You may have heard that at the General Synod, the Synod decided that Churches do not need to meet on a Sunday. Of course, this is true! In the Bible, the church is a community of people who seek to live in love of the Lord Jesus Christ and so in obedience to his loving commands (John 13-16), one of which is love one another as he has loved us. We are to do this every day of the week! Yet I believe, we can become very confused on this topic of rest. What can we say about the Bible’s teaching on rest?
1.We are commanded to rest due to the pattern of Creation – Whatever we think about the early chapters of Genesis, what no Christian can doubt is that God had a working week: “..God blessed the seventh day and made it holy, because on it he rested from all the work of creating he had done.” Genesis 2:3. So God rested, and so he commands us to rest one day in 7: “Remember the Sabbath day by keeping it holy. Six days you shall labour and do all your work, but the seventh is a sabbath to the Lord your God.” Exodus 20:10. Now, for some, this commandment no longer seems to apply. Why? Have any of the other 10 commandments been changed? Do not murder? Do not commit adultery? Do not steal? Do not bear false witness etc. Jesus did address abuses of the sabbath and famously said “The sabbath is made for man not man for the sabbath.” But he also claimed to be Lord of the Sabbath. Difficult to be Lord of something that no longer exists! Did Jesus keep the sabbath? Was he found in the synagogue reading the scriptures each sabbath? Yes! “…on the sabbath day he went into the synagogue, as was his custom.” Luke 4:16. So I want to gently challenge us: would we let our children murder, or steal or lie? Why do we let them break the sabbath? This means not just not working, but also as Jesus makes clear by his example, spending time hearing his word. Why?

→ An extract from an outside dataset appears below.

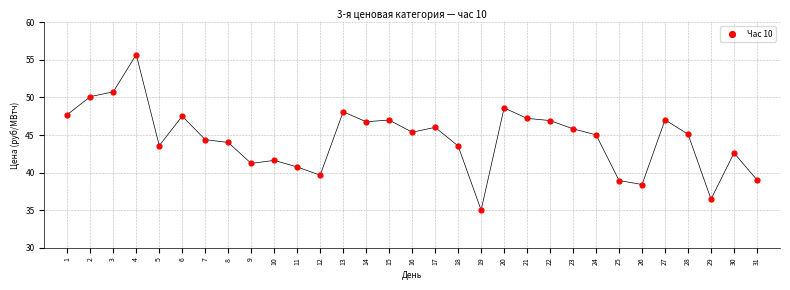

What is the range of Y values (max minus min)?

20.7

2.Jesus Christ is our True Rest – Jesus said “Come to me all you who are weary and heavy laden and I will give you rest.” Matthew 11:28. Fundamentally, true rest is not a day, but a person. Yet on the Lord’s day, the Christian sabbath (Rev 1:10), it is appropriate that we gather, to give thanks to God, to ask forgiveness for our sins, to hear his holy word and to seek together to love one another and all people, in Christ. Can we love other Christians if we do not meet with them and with Jesus Christ? People say to me, “you don’ t have to come to church to be a Christian.” True. But at the very least we are disobeying Christ’s supreme commands of love and the commands of almighty God to rest one day in 7. Why is this not as clearly taught in the New Testament though? Two reasons I think. The first is that in many cultures, the day off is not necessarily the Lord’s day, a Sunday. In Israel, it is still Saturday. Ancient Rome had an 8 day “week”. So, it was difficult to celebrate the Lord’s day in different cultures. But where there is freedom to do so, why would we not do so? The second reason is this:
3.Rest is to look forward to Heaven – The writer to the Hebrews makes clear that the day on which God rested, the seventh day, is still future for those who believe (Hebrews 4). Not only do we look back to the pattern of creation when we rest. We also look forward to the day when true rest will begin, when Jesus returns. On that day, he will be seeking a people who have not rejected his word, but believed in it, and so obeyed it. Of course, we are not saved by keeping his commands. That was the mistake of the pharisees. But equally, if we are saved, we will keep his commands rather than become lawless. Of course, church can meet on other days. But God’s people should want to keep the Lord’s day, to be with God’s people, to hear his word, to refrain from work, to look to Jesus and his return – to rest. May we all keep Sundays as the Lord’s day, because we can in Christ!